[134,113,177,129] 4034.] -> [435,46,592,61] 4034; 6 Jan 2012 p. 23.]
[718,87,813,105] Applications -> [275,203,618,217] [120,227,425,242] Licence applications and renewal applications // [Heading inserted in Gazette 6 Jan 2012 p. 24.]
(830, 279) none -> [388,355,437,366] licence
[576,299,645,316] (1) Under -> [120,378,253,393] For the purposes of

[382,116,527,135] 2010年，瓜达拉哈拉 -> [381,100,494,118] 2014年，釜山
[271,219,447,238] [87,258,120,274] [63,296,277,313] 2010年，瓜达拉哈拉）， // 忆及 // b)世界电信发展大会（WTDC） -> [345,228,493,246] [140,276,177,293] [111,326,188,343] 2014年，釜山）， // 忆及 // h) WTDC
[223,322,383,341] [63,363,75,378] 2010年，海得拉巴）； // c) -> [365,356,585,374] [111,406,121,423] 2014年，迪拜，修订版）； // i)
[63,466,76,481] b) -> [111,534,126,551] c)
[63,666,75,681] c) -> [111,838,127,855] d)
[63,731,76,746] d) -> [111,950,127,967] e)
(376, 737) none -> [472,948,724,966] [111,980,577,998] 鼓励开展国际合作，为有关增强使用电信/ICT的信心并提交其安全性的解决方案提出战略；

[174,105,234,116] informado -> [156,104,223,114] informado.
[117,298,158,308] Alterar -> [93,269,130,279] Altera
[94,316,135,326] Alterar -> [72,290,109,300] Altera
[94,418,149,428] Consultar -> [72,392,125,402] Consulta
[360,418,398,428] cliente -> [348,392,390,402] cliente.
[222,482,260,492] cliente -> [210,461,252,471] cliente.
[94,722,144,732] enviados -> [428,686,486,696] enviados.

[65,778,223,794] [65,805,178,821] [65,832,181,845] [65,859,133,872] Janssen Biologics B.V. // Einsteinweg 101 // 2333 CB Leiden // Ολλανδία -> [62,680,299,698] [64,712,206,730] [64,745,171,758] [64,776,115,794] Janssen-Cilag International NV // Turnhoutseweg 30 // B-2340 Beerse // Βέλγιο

----

_PROBLEM DESCRIPTION:_ Your answer must be the lines from the one holding "[222,482,260,492] cliente ->" to the end of the listing above, exactly as written and nothing else.

_ANSWER SPACE:_
[222,482,260,492] cliente -> [210,461,252,471] cliente.
[94,722,144,732] enviados -> [428,686,486,696] enviados.

[65,778,223,794] [65,805,178,821] [65,832,181,845] [65,859,133,872] Janssen Biologics B.V. // Einsteinweg 101 // 2333 CB Leiden // Ολλανδία -> [62,680,299,698] [64,712,206,730] [64,745,171,758] [64,776,115,794] Janssen-Cilag International NV // Turnhoutseweg 30 // B-2340 Beerse // Βέλγιο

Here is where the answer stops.